Avatar 3D Gaussiani Guidabili

Abstract

Presentiamo Drivable 3D Gaussian Avatars (D3GA), il primo modello 3D controllabile per corpi umani renderizzato con splatting gaussiano. Gli attuali avatar fotorealistici controllabili richiedono durante l'addestramento registrazioni 3D accurate, immagini di input dense durante il testing, o entrambe. Quelli basati su campi di radianza neurale tendono inoltre a essere eccessivamente lenti per applicazioni di telepresenza. Questo lavoro utilizza la tecnica di 3D Gaussian Splatting (3DGS), recentemente proposta, per renderizzare esseri umani realistici a frame rate in tempo reale, utilizzando come input video multi-vista calibrati e densi. Per deformare queste primitive, ci allontaniamo dal metodo comunemente usato di deformazione a punti tramite linear blend skinning (LBS) e adottiamo un classico metodo di deformazione volumetrica: le deformazioni a gabbia. Data la loro dimensione ridotta, guidiamo queste deformazioni con angoli articolari e keypoint, che sono più adatti per applicazioni di comunicazione. I nostri esperimenti su nove soggetti con forme corporee, abiti e movimenti variati ottengono risultati di qualità superiore rispetto ai metodi state-of-the-art quando si utilizzano gli stessi dati di addestramento e test.

English

We present Drivable 3D Gaussian Avatars (D3GA), the first 3D controllable model for human bodies rendered with Gaussian splats.

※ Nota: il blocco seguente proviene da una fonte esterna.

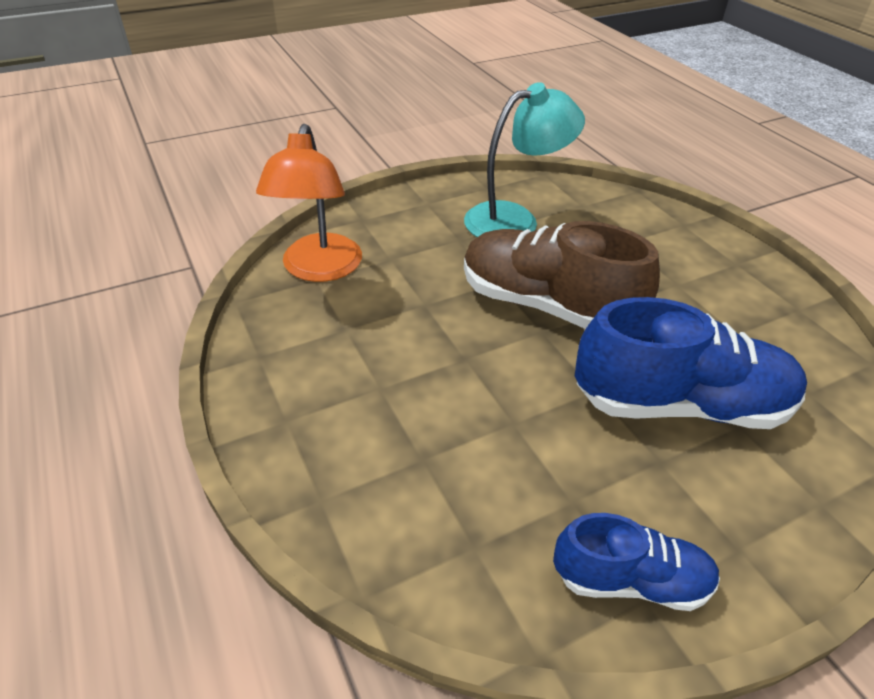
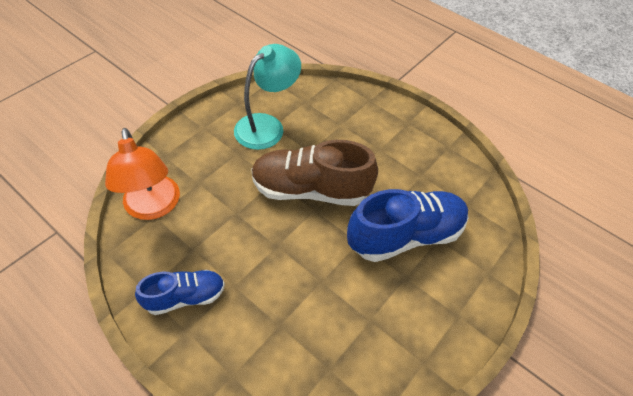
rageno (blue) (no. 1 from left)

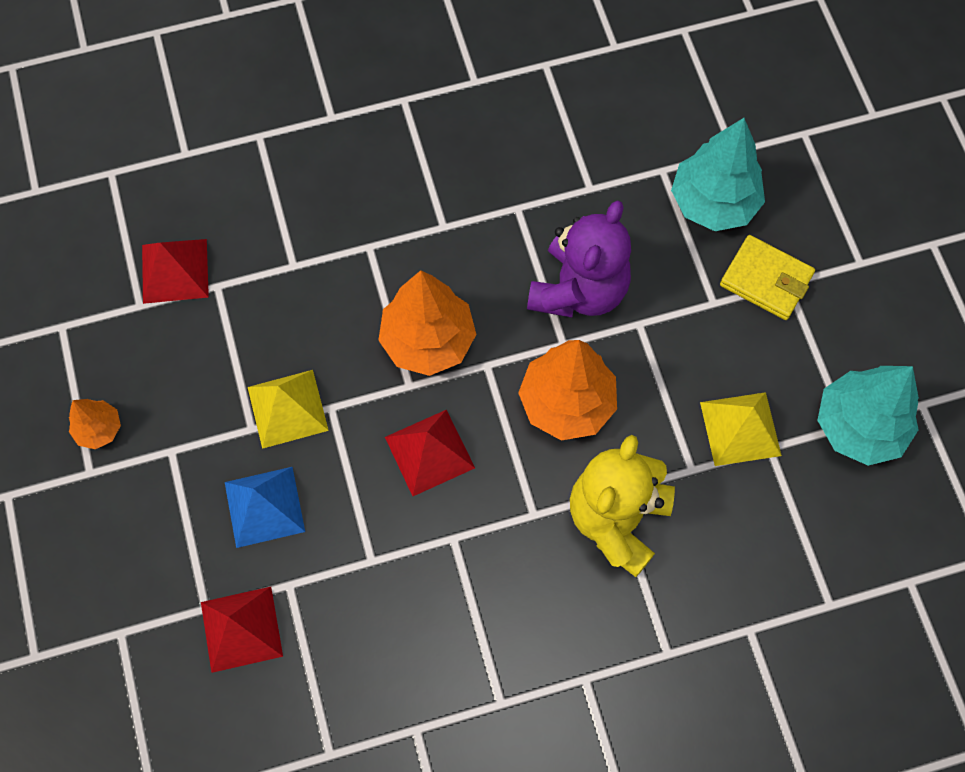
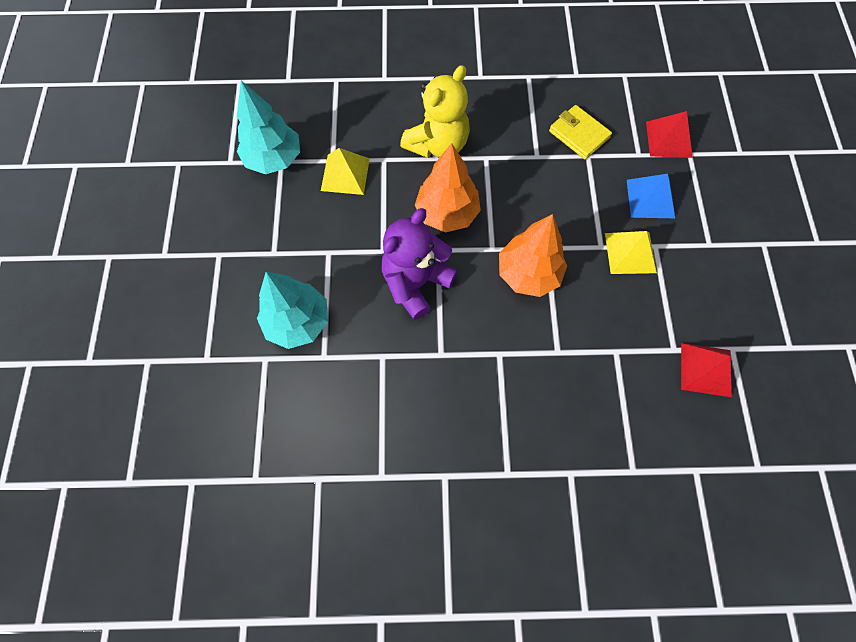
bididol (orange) (no. 1 from left in the first image)
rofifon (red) (no. 3 from left in the first image)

Current photorealistic drivable avatars require either accurate 3D registrations during training, dense input images during testing, or both. The ones based on neural radiance fields also tend to be prohibitively slow for telepresence applications. This work uses the recently presented 3D Gaussian Splatting (3DGS) technique to render realistic humans at real-time framerates, using dense calibrated multi-view videos as input. To deform those primitives, we depart from the commonly used point deformation method of linear blend skinning (LBS) and use a classic volumetric deformation method: cage deformations. Given their smaller size, we drive these deformations with joint angles and keypoints, which are more suitable for communication applications. Our experiments on nine subjects with varied body shapes, clothes, and motions obtain higher-quality results than state-of-the-art methods when using the same training and test data.